Begin Extracted information

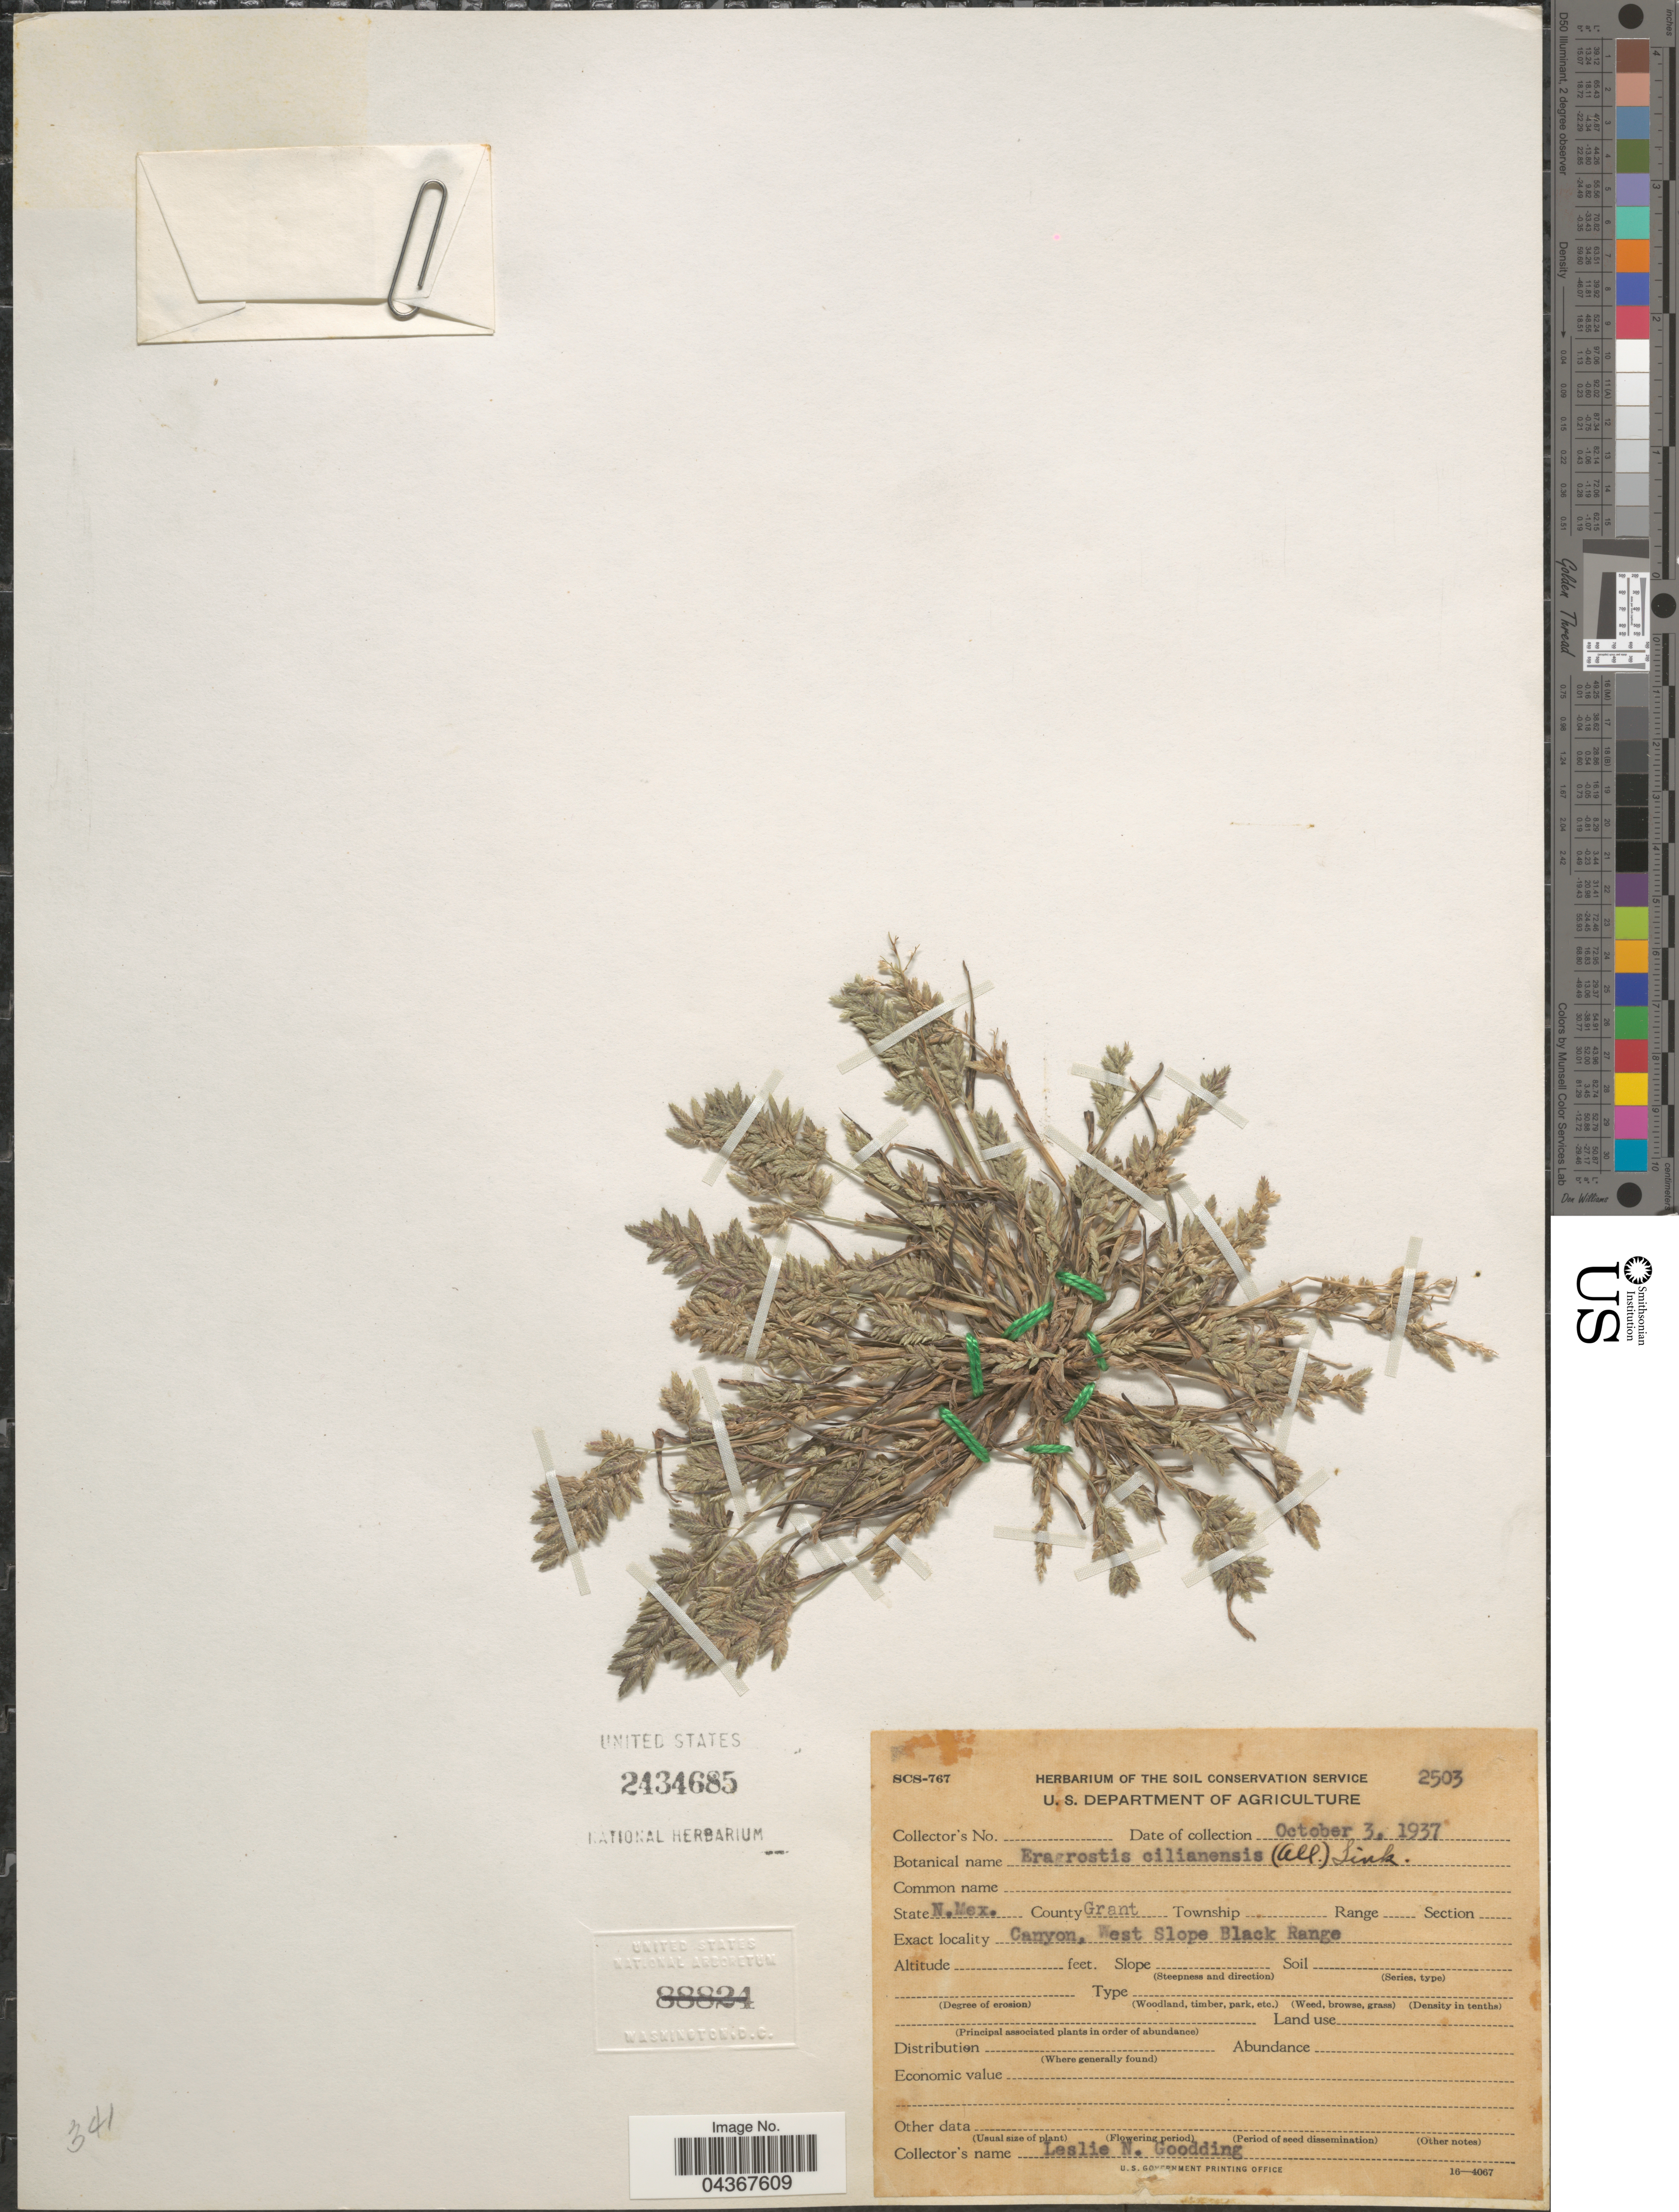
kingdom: Plantae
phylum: Tracheophyta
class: Liliopsida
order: Poales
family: Poaceae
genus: Eragrostis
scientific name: Eragrostis cilianensis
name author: (Bellardi) Vignolo ex Janch.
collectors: L. N. Goodding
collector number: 2503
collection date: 1937-10-03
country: United States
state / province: New Mexico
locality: County Grant. Canyon, West Slope Black Range.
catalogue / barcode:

End Extracted information

Written request:
Please arrange each line of the rows above as a numbered list, skipping any blank lines. Leave the pictures out of your answer.

Written answer:
1. kingdom: Plantae
2. phylum: Tracheophyta
3. class: Liliopsida
4. order: Poales
5. family: Poaceae
6. genus: Eragrostis
7. scientific name: Eragrostis cilianensis
8. name author: (Bellardi) Vignolo ex Janch.
9. collectors: L. N. Goodding
10. collector number: 2503
11. collection date: 1937-10-03
12. country: United States
13. state / province: New Mexico
14. locality: County Grant. Canyon, West Slope Black Range.
15. catalogue / barcode:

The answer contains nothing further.